Getting Started with R and Hadoop by David Smith.
From the post:
Last week's meeting of the Chicago area Hadoop User Group (a joint meeting the Chicago R User Group, and sponsored by Revolution Analytics) focused on crunching Big Data with R and Hadoop. Jeffrey Breen, president of Atmosphere Research Group, frequently deals with large data sets in his airline consulting work, and R is his "go-to tool for anything data-related". His presentation, "Getting Started with R and Hadoop" focuses on the RHadoop suite of packages, and especially the rmr package to interface R and Hadoop. He lists four advantages of using rmr for big-data analytics with R and Hadoop:
- Well-designed API: code only needs to deal with basic R objects
- Very flexible I/O subsystem: handles common formats like CSV, and also allows complex line-by-line parsing
- Map-Reduce jobs can easily be daisy-chained to build complex workflows
- Concise code compared to other ways of interfacing R and Hadoop (the chart below compares the number of lines of code required to implement a map-reduce analysis using different systems)

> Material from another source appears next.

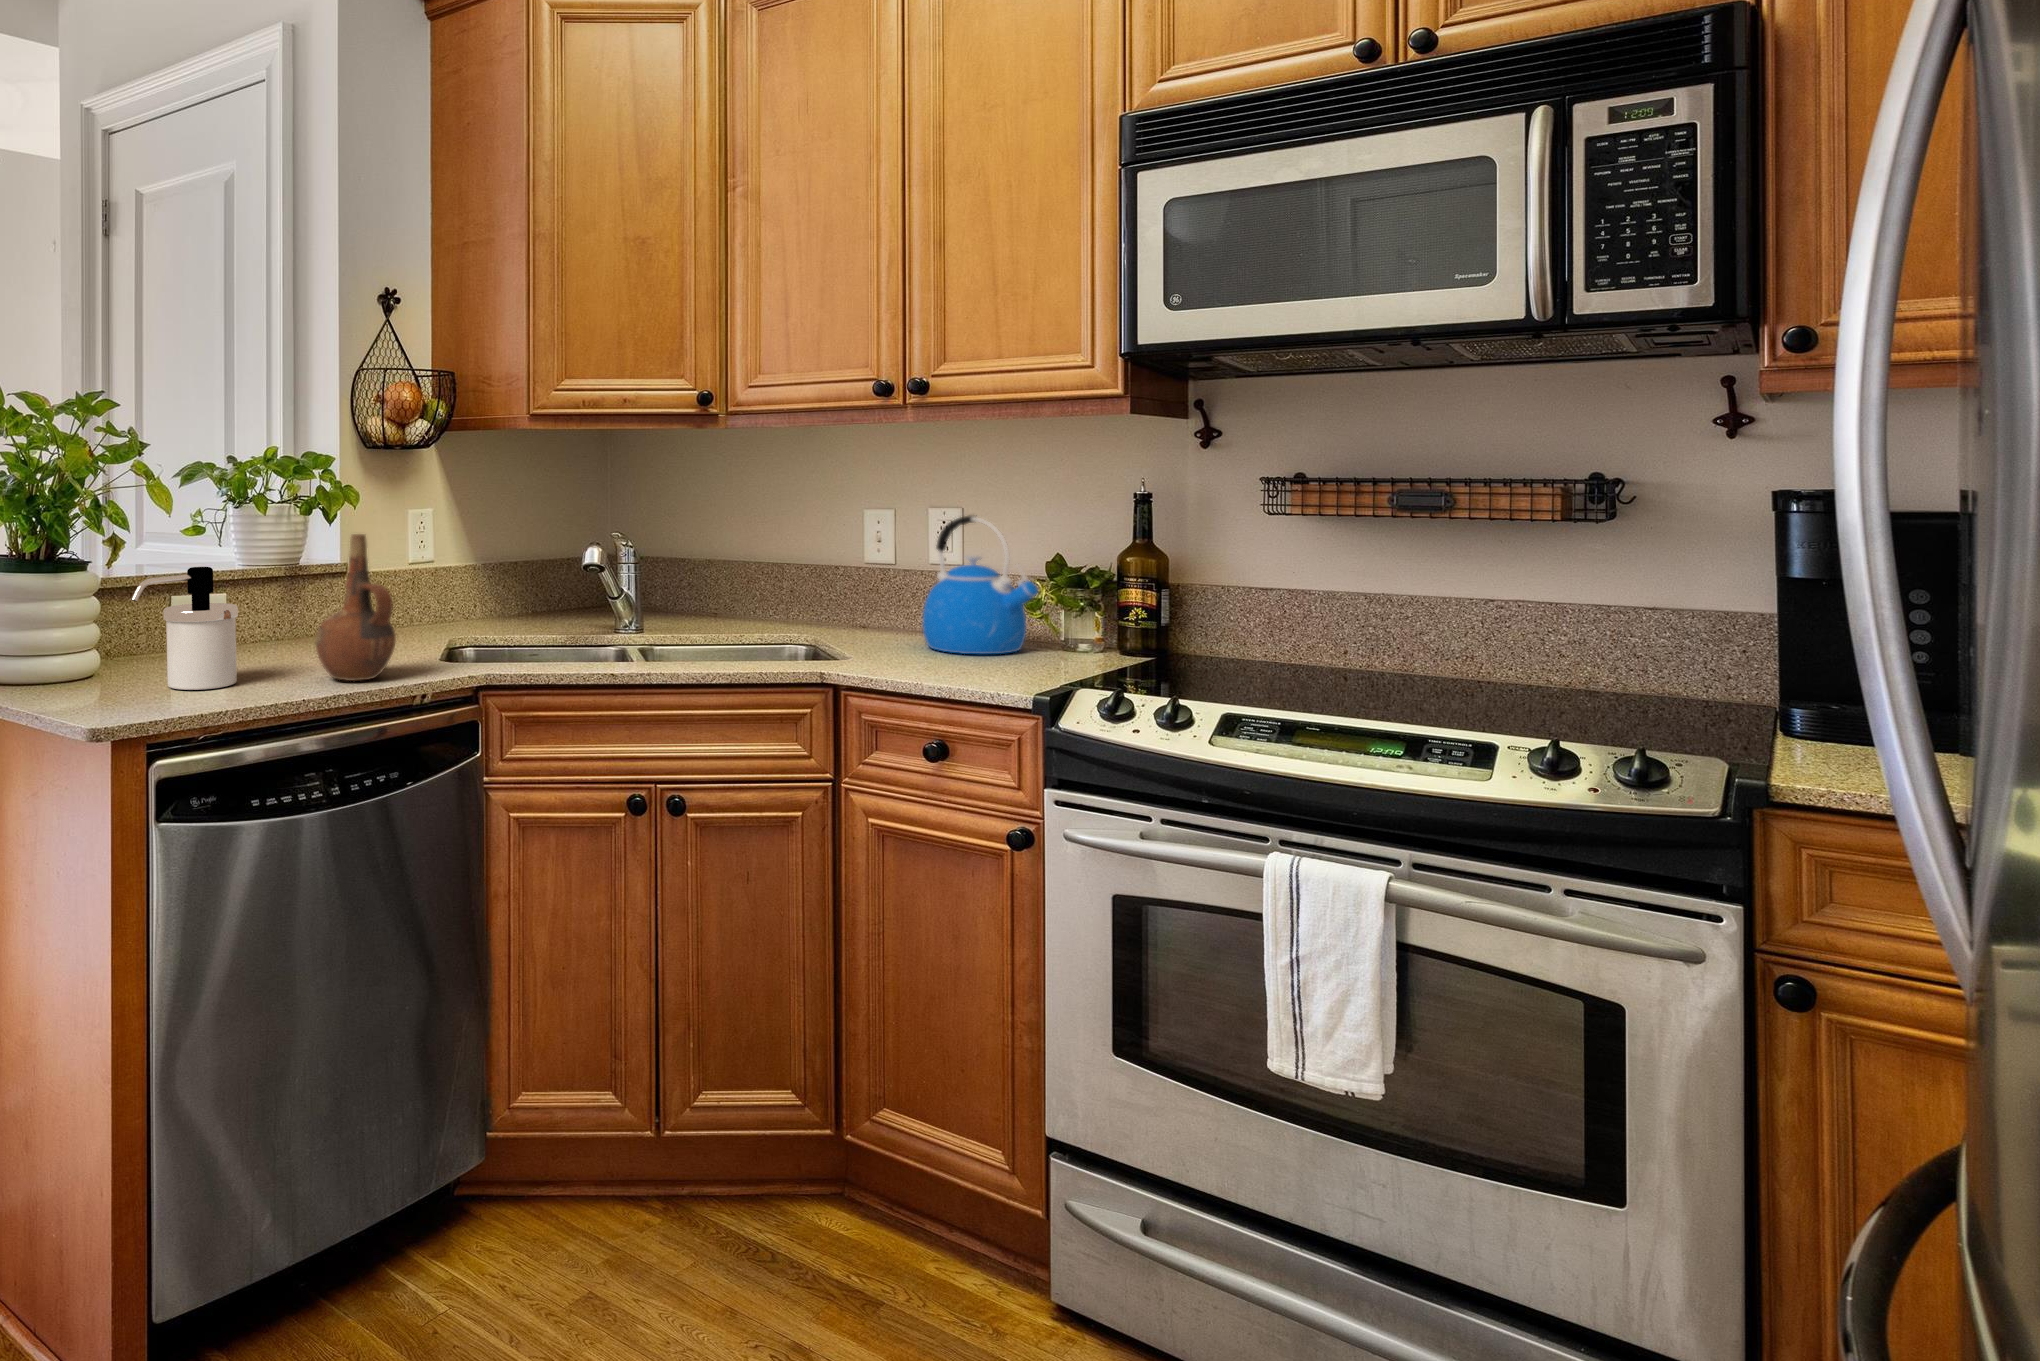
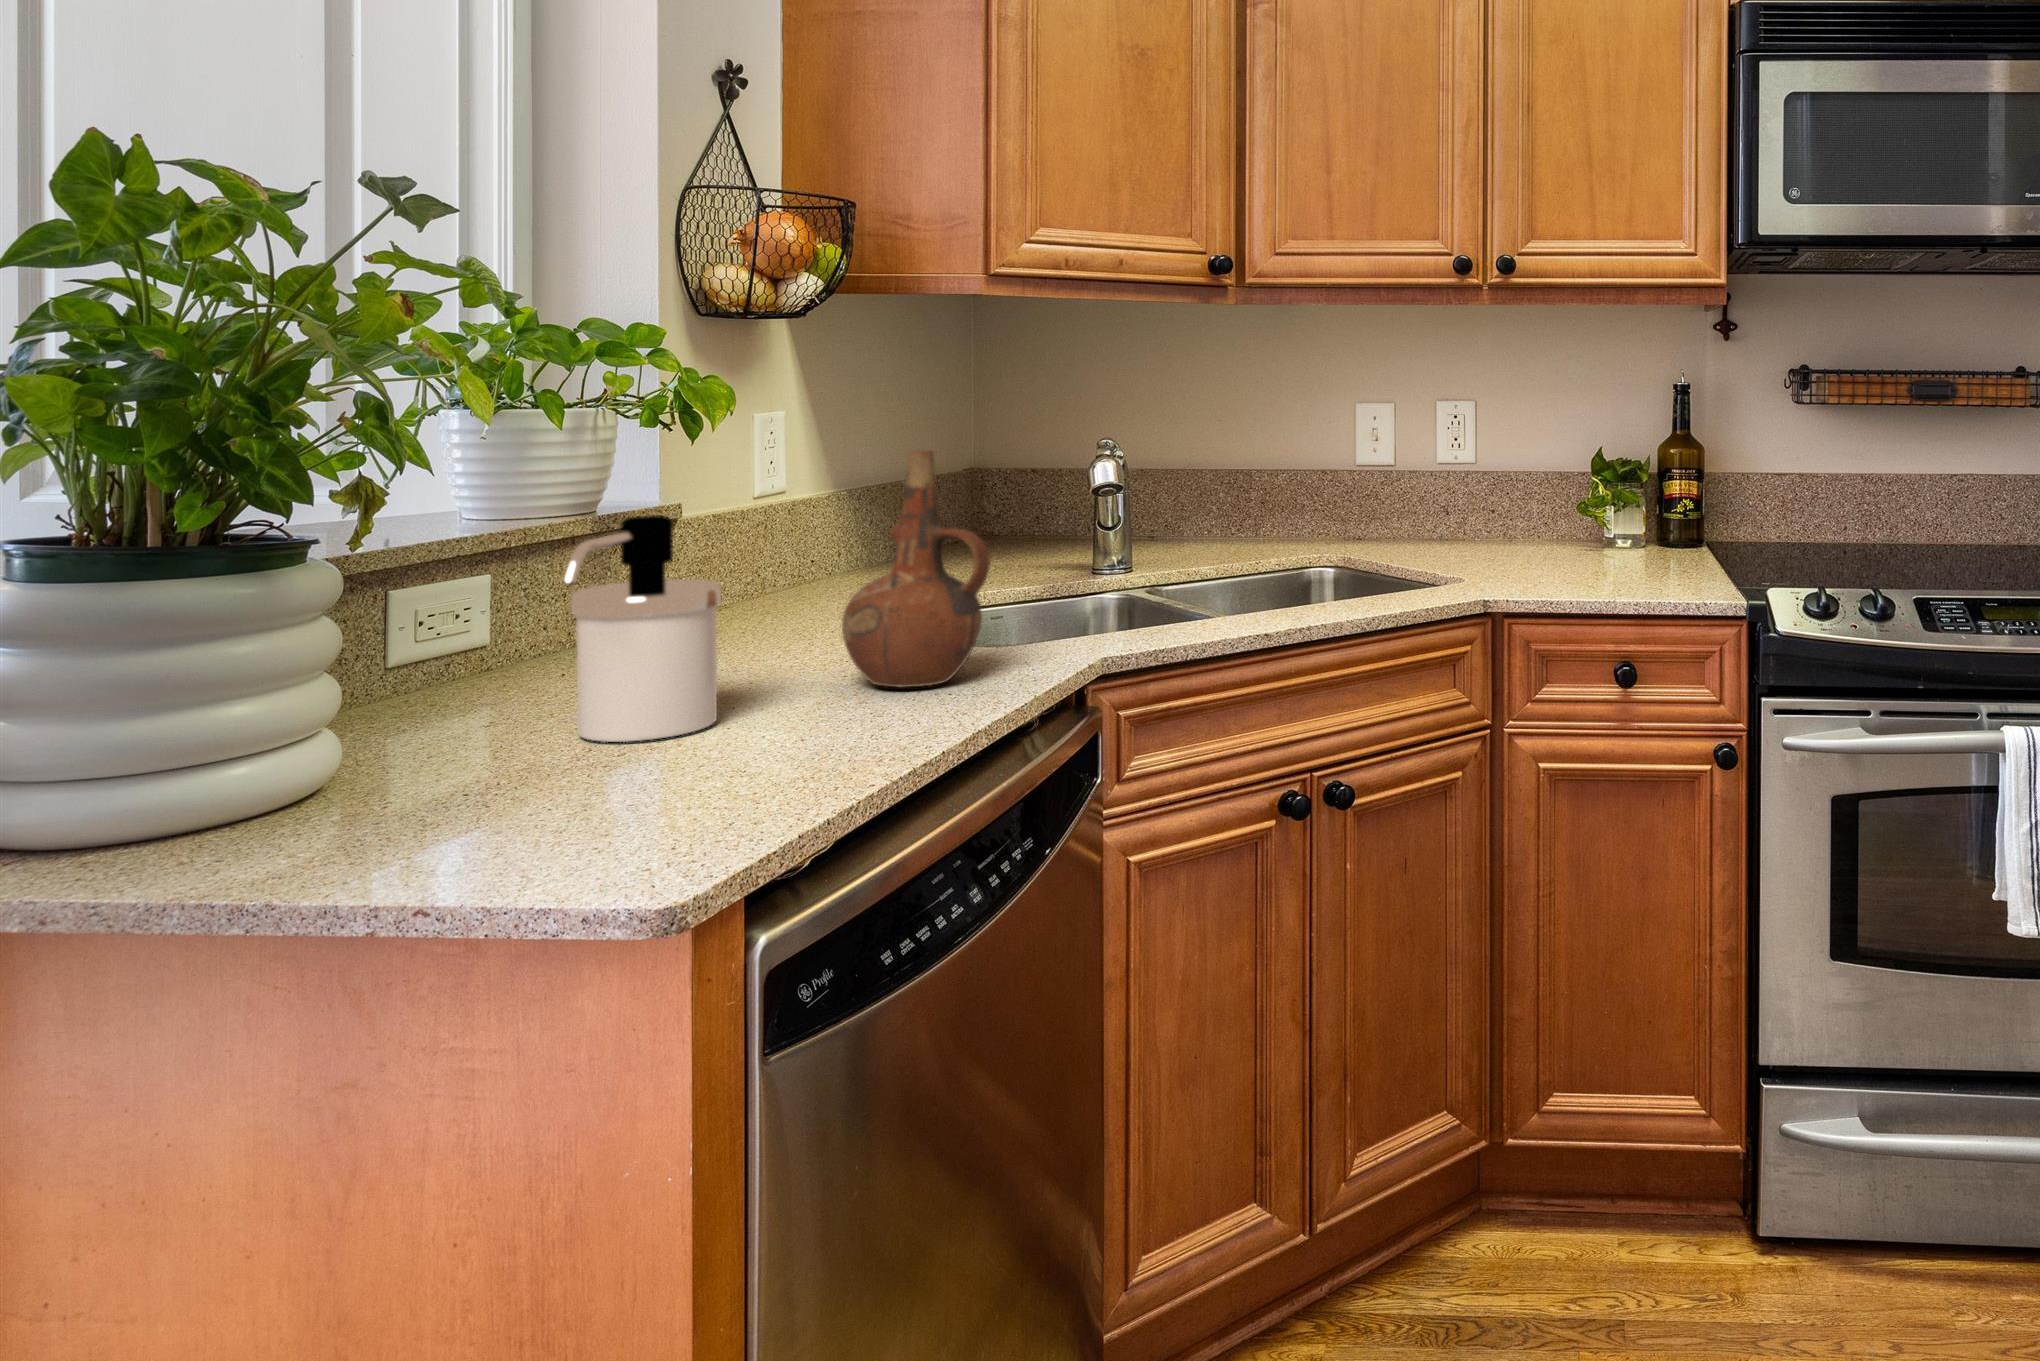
kettle: present [923,515,1038,654] -> none [1502,414,1639,570]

Slides, detailed examples, presentation, pointers to other resources.
Other than processing your data set, doesn’t look like it leaves much out. 😉
Ironic that we talk about “big data” sets when the Concept Annotation in the CRAFT corpus took two and one-half years (that 30 months for you mythic developer types) to tag ninety-seven (97) medical articles.
That’s an average of a little over three (3) articles per month.
And I am sure the project leads would concede that more could be done.
Maybe “big” data should include some notion of “complex” data?